Data shown START
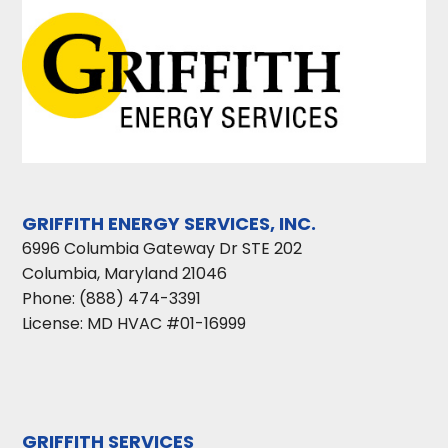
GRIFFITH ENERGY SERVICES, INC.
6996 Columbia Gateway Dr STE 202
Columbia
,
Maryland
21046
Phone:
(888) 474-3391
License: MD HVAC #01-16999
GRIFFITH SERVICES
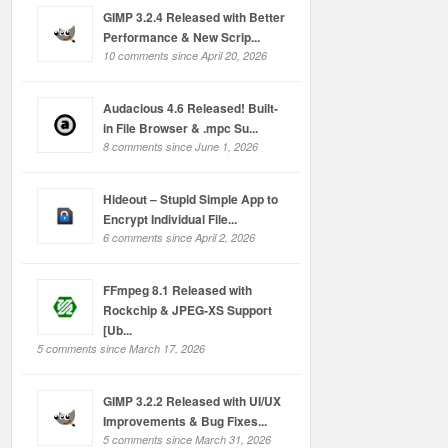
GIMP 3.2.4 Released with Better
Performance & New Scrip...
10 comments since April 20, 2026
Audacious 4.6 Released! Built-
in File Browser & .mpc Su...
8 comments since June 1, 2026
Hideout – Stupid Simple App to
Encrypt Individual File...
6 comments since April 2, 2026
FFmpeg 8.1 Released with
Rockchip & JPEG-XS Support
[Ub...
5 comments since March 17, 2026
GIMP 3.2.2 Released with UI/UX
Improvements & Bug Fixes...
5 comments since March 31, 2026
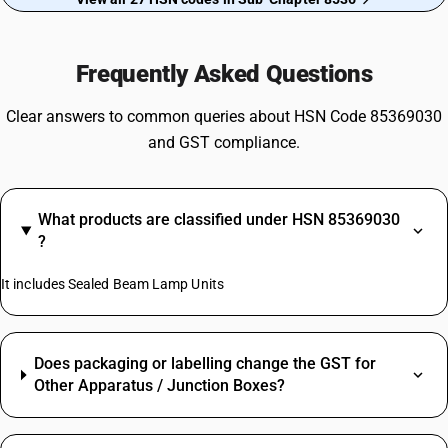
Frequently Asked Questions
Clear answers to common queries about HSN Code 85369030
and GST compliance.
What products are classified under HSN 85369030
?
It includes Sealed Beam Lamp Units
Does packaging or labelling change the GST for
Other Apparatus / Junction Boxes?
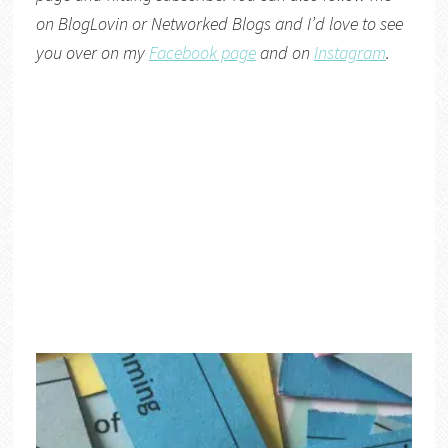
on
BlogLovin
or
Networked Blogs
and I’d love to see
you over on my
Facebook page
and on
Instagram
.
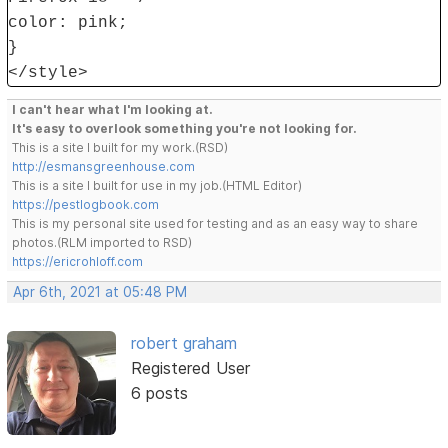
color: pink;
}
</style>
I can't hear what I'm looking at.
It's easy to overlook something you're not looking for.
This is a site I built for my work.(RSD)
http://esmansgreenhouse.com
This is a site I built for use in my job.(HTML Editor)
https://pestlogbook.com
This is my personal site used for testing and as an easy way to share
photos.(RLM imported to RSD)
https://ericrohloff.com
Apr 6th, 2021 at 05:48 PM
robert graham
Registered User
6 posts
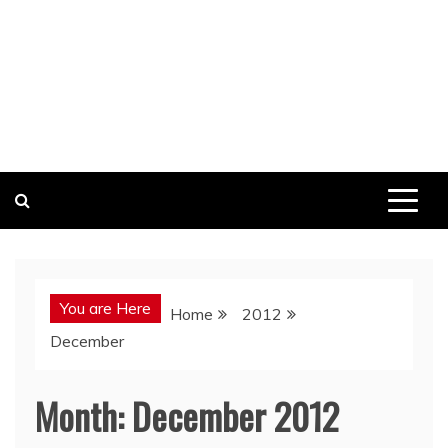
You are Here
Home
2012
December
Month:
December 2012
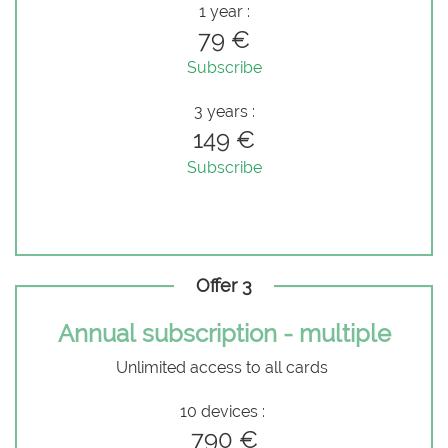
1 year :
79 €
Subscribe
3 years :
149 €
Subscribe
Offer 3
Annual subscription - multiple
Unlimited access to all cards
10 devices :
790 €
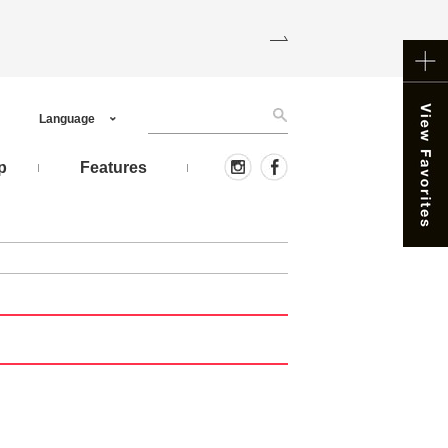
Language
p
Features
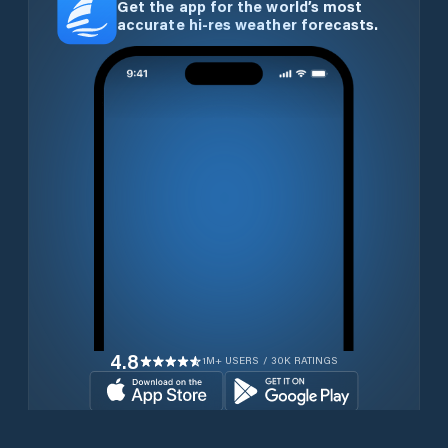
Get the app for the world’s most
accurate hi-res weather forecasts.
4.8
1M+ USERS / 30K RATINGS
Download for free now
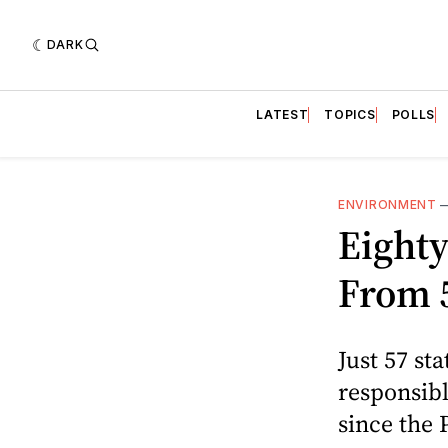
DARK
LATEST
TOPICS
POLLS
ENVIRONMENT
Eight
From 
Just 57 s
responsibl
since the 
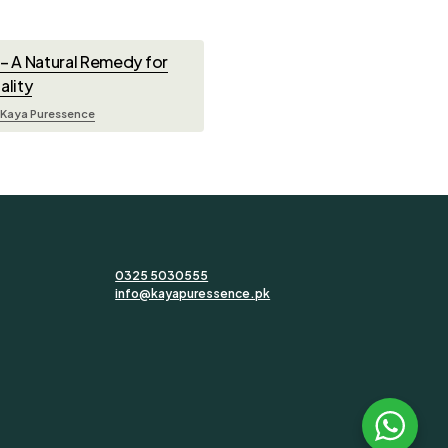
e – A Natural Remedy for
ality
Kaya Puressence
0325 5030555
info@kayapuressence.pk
Data shown END
Data shown START
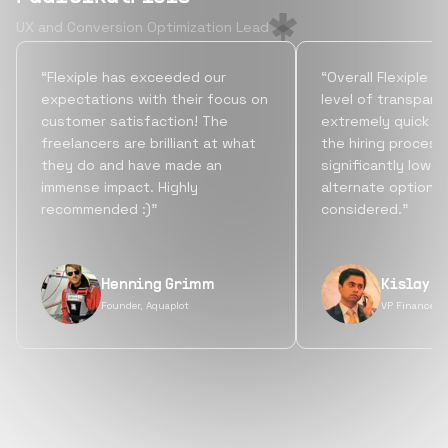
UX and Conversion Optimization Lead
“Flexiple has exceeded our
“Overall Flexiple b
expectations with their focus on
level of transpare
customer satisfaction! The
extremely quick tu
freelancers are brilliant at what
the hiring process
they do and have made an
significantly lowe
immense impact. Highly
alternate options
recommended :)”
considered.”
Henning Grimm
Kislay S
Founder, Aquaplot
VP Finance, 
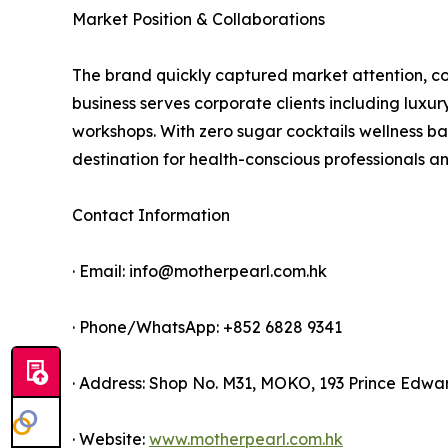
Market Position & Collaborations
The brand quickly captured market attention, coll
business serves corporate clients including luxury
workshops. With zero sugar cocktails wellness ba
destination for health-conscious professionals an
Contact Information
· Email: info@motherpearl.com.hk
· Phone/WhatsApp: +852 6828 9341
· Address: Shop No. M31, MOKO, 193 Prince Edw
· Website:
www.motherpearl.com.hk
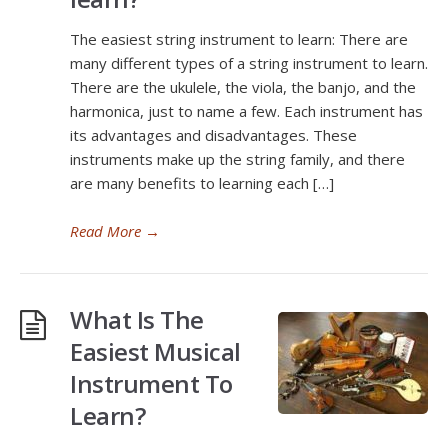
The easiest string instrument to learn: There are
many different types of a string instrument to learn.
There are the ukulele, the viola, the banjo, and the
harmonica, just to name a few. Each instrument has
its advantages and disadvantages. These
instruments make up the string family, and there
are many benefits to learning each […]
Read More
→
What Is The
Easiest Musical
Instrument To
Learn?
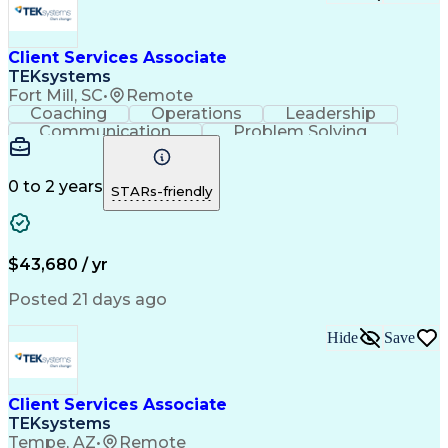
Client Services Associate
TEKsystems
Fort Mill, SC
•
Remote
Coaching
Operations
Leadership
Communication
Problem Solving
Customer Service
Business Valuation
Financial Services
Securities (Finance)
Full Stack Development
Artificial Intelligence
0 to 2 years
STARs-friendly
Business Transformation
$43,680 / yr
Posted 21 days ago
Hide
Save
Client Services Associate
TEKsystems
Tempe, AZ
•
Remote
Data shown END
▶ _How to complete this task_
Reproduce the lines of the items from the one containing "color: pink;" through the one containing "This is a site I built for use", keeping both end lines.

▶ _Answer section_
color: pink;
}
</style>
I can't hear what I'm looking at.
It's easy to overlook something you're not looking for.
This is a site I built for my work.(RSD)
http://esmansgreenhouse.com
This is a site I built for use in my job.(HTML Editor)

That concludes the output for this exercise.